Je pense que nous sommes les victimes, d’une part de mouvances prétendument « libertaires » mais qui n’hésitent pas à s’appuyer sur l’Etat pour parvenir à leurs fins (doit-on également rappeler qu’ils bénéficient souvent de locaux subventionnés par le collectivités locales, ce qui, vous en conviendrez, n’est pas très « autogestionnaire »), d’autre part de pseudo-indépendantistes bretons (Breizhistance) qui collaborent allègrement avec les services de l’Etat français, notamment pour réclamer les interdictions de tel ou tel événement qui ne rentre pas dans leur ligne idéologique.
Enfin, nous faisons face à un système jacobin, qui est sans pitié face à toute association ou parti qui sortirait du « pacte républicain ». On a empêché pendant longtemps les Bretons de parler leur langue, on les a obligés (et on les oblige toujours) à s’expatrier pour trouver des emplois décents, et désormais, on veut les empêcher de pouvoir exprimer leur revendication Identitaire.

Que ferez-vous demain, samedi 1er mai ?

Nous attendons la décision du tribunal administratif de Rennes qui tranchera sur l’arrété municipal. S’il est annulé, nous irions bien entendu manifester demain à 13h30 à Landivisiau.
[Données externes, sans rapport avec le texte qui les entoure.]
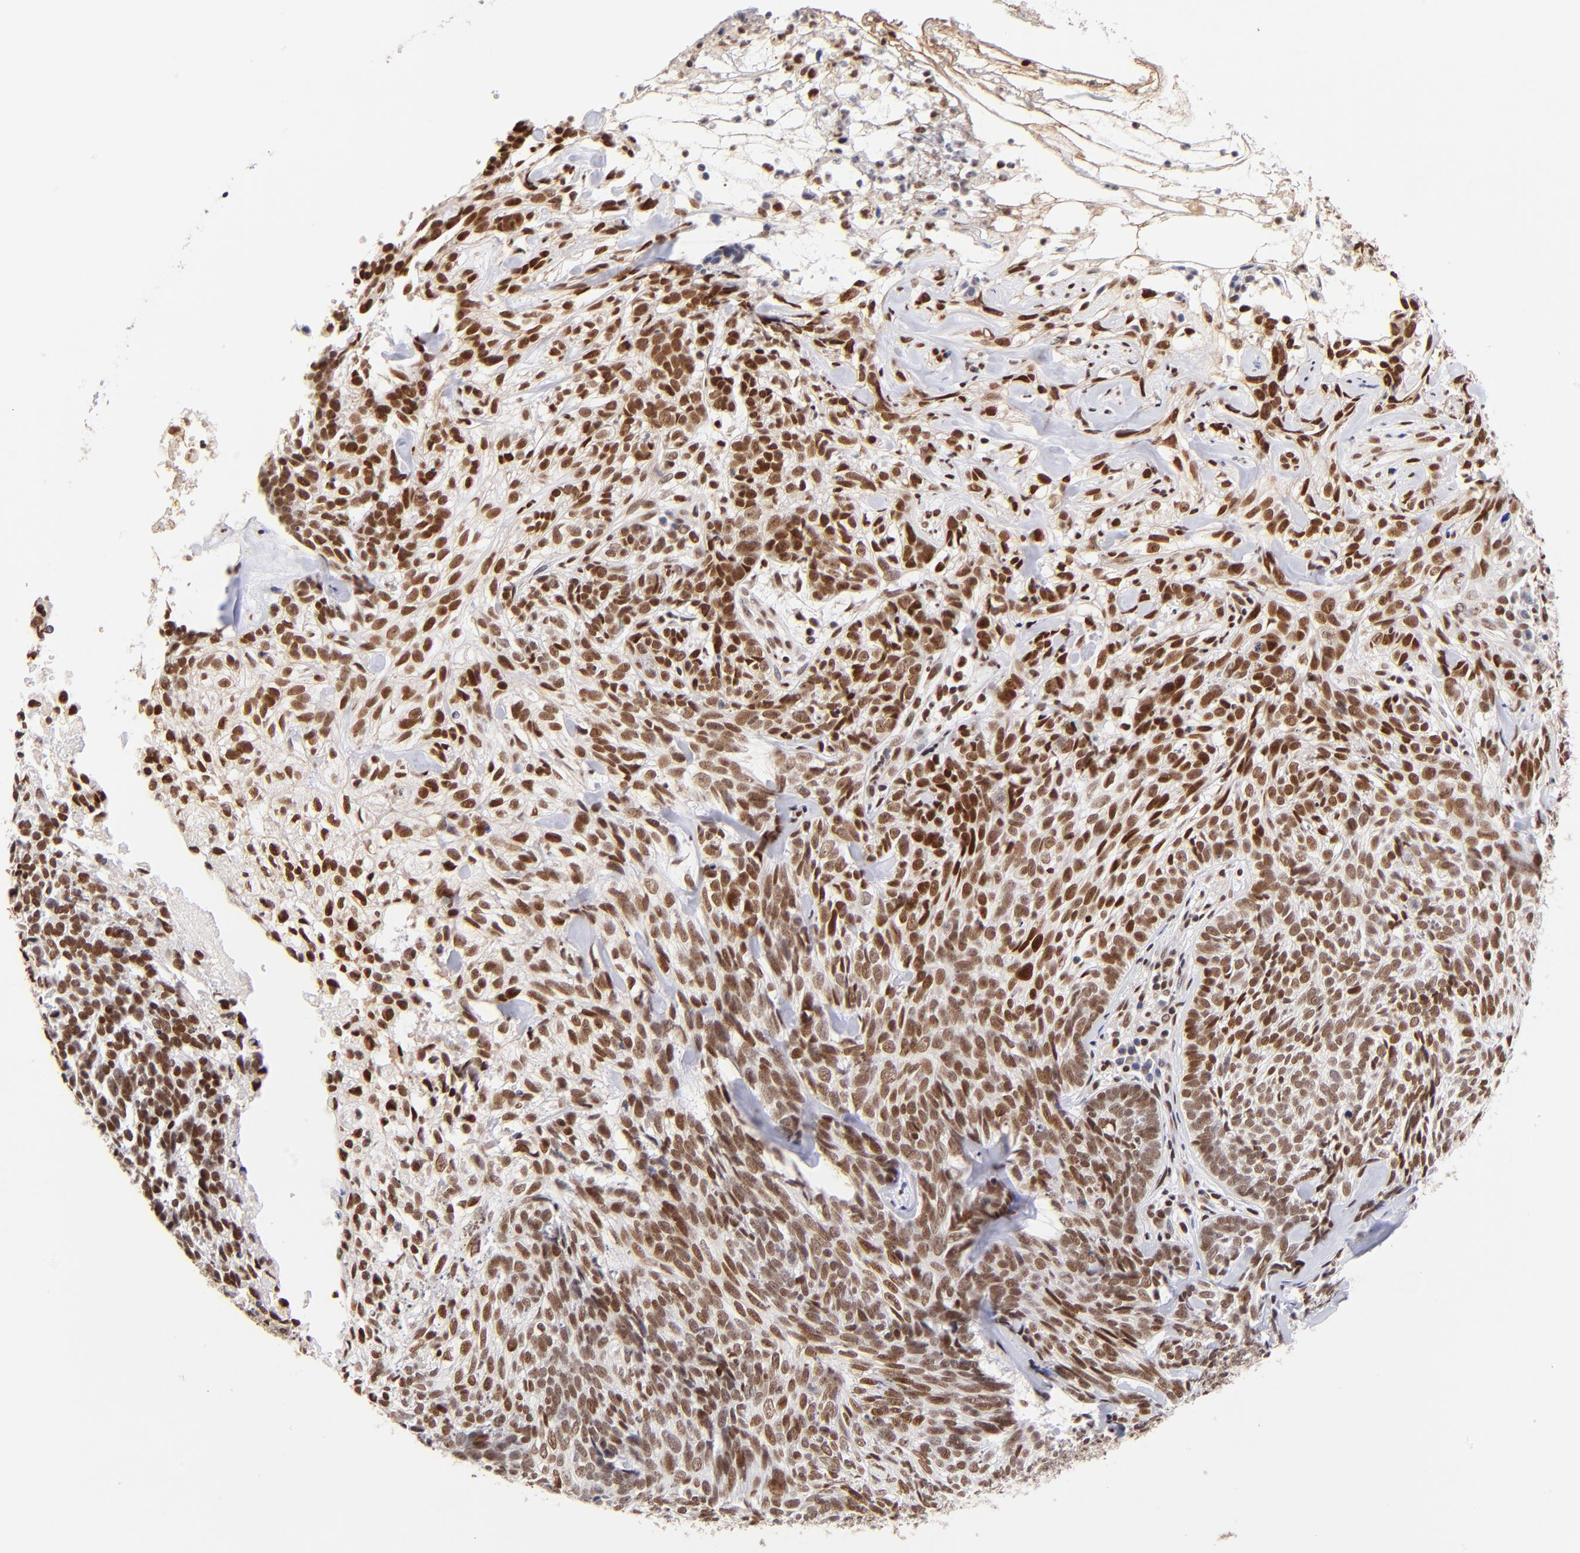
{"staining": {"intensity": "strong", "quantity": ">75%", "location": "nuclear"}, "tissue": "skin cancer", "cell_type": "Tumor cells", "image_type": "cancer", "snomed": [{"axis": "morphology", "description": "Basal cell carcinoma"}, {"axis": "topography", "description": "Skin"}], "caption": "This is a micrograph of IHC staining of skin cancer, which shows strong positivity in the nuclear of tumor cells.", "gene": "MIDEAS", "patient": {"sex": "male", "age": 72}}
S’il ne l’est pas, nous verrons. Nous avions envisagé de nous replier sur Saint-Pol-de-Léon. Je viens là aussi de recevoir un appel de la mairie m’informant que nous étions hors délais pour déposer une manifestation (ce qui est vrai), et qu’ils prendraient de toute façon un arrété municipal interdisant la tenue d’un rassemblement.
Bref, nous ne sommes plus en démocratie, mais cela, nous le savons depuis déjà très longtemps.